Merhaba değerli okuyucularımız,
Köşemizde genellikle kısa, bazen de orta vadeli bakışlarla yaptığımız analizleri paylaşıyoruz sizlerle. Bu ay ise sektörümüze biraz daha geniş bir zaman diliminden bakarak tespitlerimizi sizlere sunmak isteriz.
Ülkemize on yıl kadar önce başlayan yabancı sermaye girişinden en çok pay alan sektörlerden biriydi sigorta sektörümüz. Gerek satın almalar, gerekse yeni kuruluşlar vasıtasıyla ülkemiz sigorta sektörüne yatırım yapan yabancıları en çok cezbeden şey ise ülkenin ve sektörün büyüme potansiyeliydi.
Ülkemizin genç nüfus ağırlığı, sigortada henüz ulaşılmamış büyük potansiyel ve Avrupa Birliği aday ülke perspektifi sayesinde, gelişmiş ülkelerde bulunan global sigorta oyuncularının büyük kısmı ülkemize yatırım yaptı. Bir kısmı zaten vardı, diğer bir kısmı da son on yılda gelmiş oldu.

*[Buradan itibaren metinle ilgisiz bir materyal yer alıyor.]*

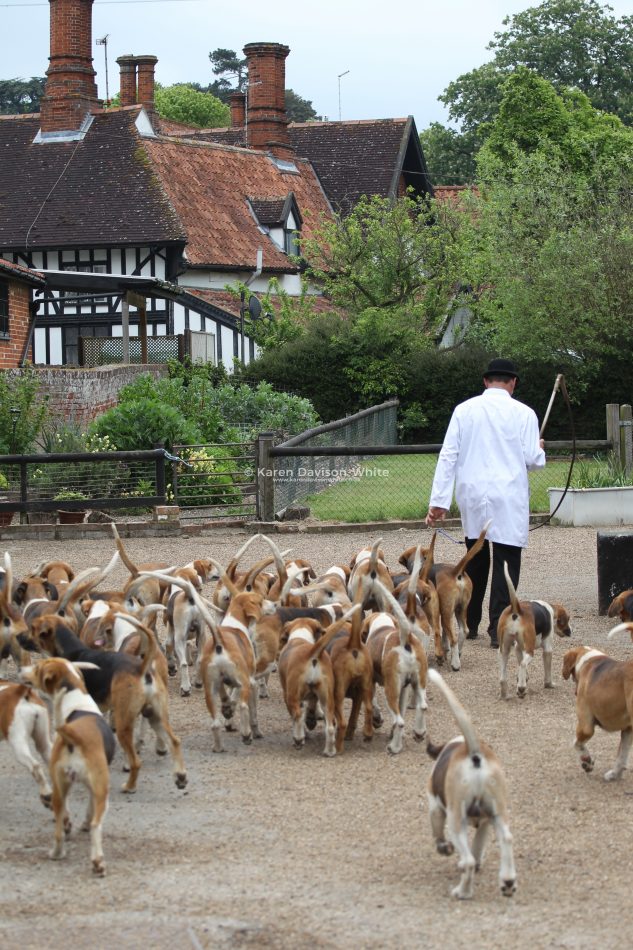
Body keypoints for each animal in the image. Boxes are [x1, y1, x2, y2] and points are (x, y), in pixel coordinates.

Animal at [20, 657, 115, 876]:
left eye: (36, 668)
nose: (21, 668)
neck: (76, 697)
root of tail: (74, 736)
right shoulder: (95, 788)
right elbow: (89, 811)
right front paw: (85, 824)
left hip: (59, 787)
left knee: (58, 827)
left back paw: (57, 852)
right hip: (102, 791)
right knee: (97, 825)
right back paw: (97, 861)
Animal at [426, 669, 517, 900]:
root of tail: (474, 753)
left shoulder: (435, 808)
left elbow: (438, 835)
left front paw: (444, 848)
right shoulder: (484, 823)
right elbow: (477, 850)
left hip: (457, 819)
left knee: (467, 860)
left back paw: (463, 891)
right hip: (497, 813)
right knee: (507, 839)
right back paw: (508, 882)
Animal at [497, 561, 572, 699]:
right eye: (567, 619)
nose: (570, 631)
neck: (549, 609)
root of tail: (517, 609)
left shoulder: (518, 648)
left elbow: (520, 665)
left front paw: (523, 678)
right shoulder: (547, 649)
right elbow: (546, 669)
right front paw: (549, 684)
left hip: (504, 649)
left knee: (504, 675)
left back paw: (505, 694)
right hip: (530, 650)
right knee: (523, 664)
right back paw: (521, 689)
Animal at [562, 636, 633, 782]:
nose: (575, 692)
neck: (590, 660)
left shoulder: (585, 727)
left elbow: (576, 743)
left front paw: (586, 761)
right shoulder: (628, 729)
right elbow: (622, 755)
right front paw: (615, 774)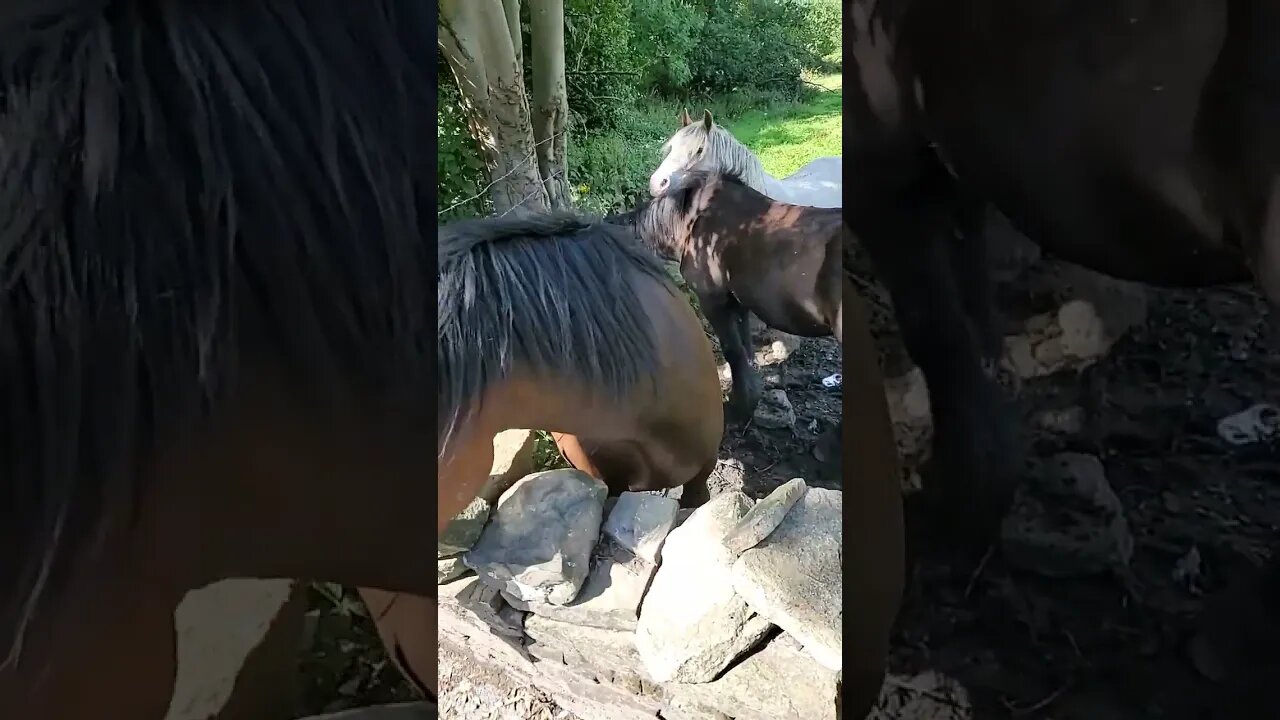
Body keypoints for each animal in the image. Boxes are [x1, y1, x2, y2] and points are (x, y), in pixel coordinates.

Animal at [606, 170, 839, 422]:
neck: (690, 222)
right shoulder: (738, 302)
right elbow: (745, 350)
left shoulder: (713, 301)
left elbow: (733, 351)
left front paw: (739, 406)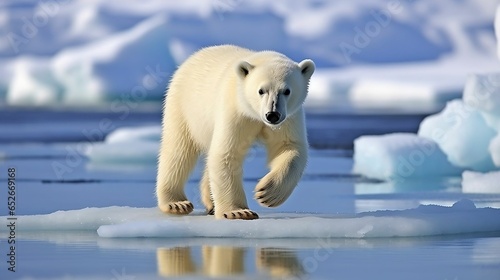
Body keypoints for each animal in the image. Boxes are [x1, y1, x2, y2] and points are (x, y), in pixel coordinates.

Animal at [156, 44, 314, 220]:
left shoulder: (289, 118)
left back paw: (210, 202)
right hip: (183, 107)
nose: (272, 114)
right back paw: (176, 203)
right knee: (178, 151)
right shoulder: (235, 110)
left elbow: (288, 147)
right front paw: (238, 212)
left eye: (287, 91)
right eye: (261, 90)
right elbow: (227, 153)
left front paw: (267, 193)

Hatta öyle ki, bir ara Türk sigorta sektörünün sermayesinin yüzde 70’i, yaptığı üretimin yüzde 80’i yabancı şirketlerin elindeydi.
Ancak 2013 yılından beri gerek ülkemizdeki, gerekse dünyadaki konjönktürel problemler bu rüzgarı tersine çevirdi. Gezi olayları, hendek olayları, patlayan bombalar ve darbe teşebbüsü gibi yerel problemlerle birlikte, burnumuzun dibindeki Irak ve Suriye’de çıkan iç savaş ve Daeş işgali rüzgarı tersine çevirmeye başladı.

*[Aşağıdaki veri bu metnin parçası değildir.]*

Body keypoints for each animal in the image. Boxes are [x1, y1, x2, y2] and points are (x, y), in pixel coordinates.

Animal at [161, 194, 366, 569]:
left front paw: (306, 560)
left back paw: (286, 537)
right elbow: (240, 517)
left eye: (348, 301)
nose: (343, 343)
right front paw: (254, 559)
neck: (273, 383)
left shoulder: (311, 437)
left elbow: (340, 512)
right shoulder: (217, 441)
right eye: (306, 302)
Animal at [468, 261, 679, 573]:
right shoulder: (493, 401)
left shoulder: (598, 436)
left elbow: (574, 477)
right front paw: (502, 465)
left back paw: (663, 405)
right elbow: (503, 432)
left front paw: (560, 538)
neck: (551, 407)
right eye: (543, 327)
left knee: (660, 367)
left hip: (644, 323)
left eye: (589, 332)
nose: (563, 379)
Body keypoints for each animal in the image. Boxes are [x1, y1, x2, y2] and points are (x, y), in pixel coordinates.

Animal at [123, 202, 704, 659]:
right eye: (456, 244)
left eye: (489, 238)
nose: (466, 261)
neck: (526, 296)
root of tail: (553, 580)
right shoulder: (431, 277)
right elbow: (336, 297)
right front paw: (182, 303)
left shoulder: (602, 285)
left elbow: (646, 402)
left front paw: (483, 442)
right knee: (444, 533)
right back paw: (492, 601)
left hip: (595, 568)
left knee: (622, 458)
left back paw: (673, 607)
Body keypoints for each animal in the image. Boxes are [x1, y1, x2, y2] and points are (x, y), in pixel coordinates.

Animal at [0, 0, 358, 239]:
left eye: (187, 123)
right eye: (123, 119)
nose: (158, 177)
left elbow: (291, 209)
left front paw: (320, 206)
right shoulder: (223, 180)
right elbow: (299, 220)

Yukarıda saydıklarımızın hepsi bizim kontrol edemeyeceğimiz riskler. Bunlarla yaşamak ve bu riskleri yönetmek zorundayız.
Ancak sermaye rüzgarının sigorta sektörü tarafında terse dönmesinin tek sebebi sadece politik riskler değil. İşin Hazine tarafında baktığımızda, yanlış yargı pratikleri (Geriye dönük çıkartılan dosyalar) ve yapılmayan düzenlemelerden şirketlerin ciddi zarar görmüş olmaları önemli bir etken oldu. Öte yandan ise başka konularda (yedek parça kullanımı, bedeni zararlarla ilgili düzenlemeler, rezervler vs..) sürekli değişen mevzuat da yabancıların düzenleyici otoriteye olan güvenini zedelemiş olabilir.
Öte yandan bu güven eksikliği tek taraflı değil. Anladığımız kadarıyla Hazine de, özellikle bazı yabancı şirketlere pek güvenmiyor. Bunun mutlaka birden çok sebebi vardır ama en göze çarpanı tahminimce, bazı şirket yöneticilerinin ülkeye ve Hazine bürokratlarına üstten bakan tavırları ve beyanları.
Eh, böyle bir güvensizlik ortamı oluşunca da, büyük ümitlerle ülkemize yatırım yapan Amerika ve Avrupa menşeili şirketlerden bazılarının satmak için fırsat kolladığı duyumları hiç de sürpriz değil.
Bu aylık da bu kadar, kalın sağlıcakla.
Ben 1994 te Turizm den mezun olup, acenteliğe başlarken de bir sürekli 2 sektör de patlayacak denirdi!
“2013 yılından beri vuku bulan Gezi olayları, hendek olayları, patlayan bombalar ve darbe teşebbüsü gibi yerel problemlerle birlikte, burnumuzun dibindeki Irak ve Suriye’de çıkan iç savaş ve Daeş işgali rüzgarı tersine çevirmeye başladı.”
demişsiniz ama 2013 öncesi genç nüfus / sigortalılık potansiyelinde ne kadar hızlı bir gelişme vardı ki?
Yabancı firmalar zaten Türk insanının, mevcut eğitim sisteminde, eğitim seviyesi olarak sigortalılık bilincine ulaşamayacağını öngörmüş olmaları ve üstüne kişi başı milli gelir seviyesindeki yerimiz ile bırakın sigorta almayı, eve ekmek götürmek derdinden bir adım ileri gidemediklerini gördüklerinde rüzgar tersine dönmüştür zaten. 2013 sonrası saydıklarınız süreci hızlandıracak etkenler bence.
Bu kadar yıllık veriler ile hala potansiyel var diye gelenin aklına şaşarım.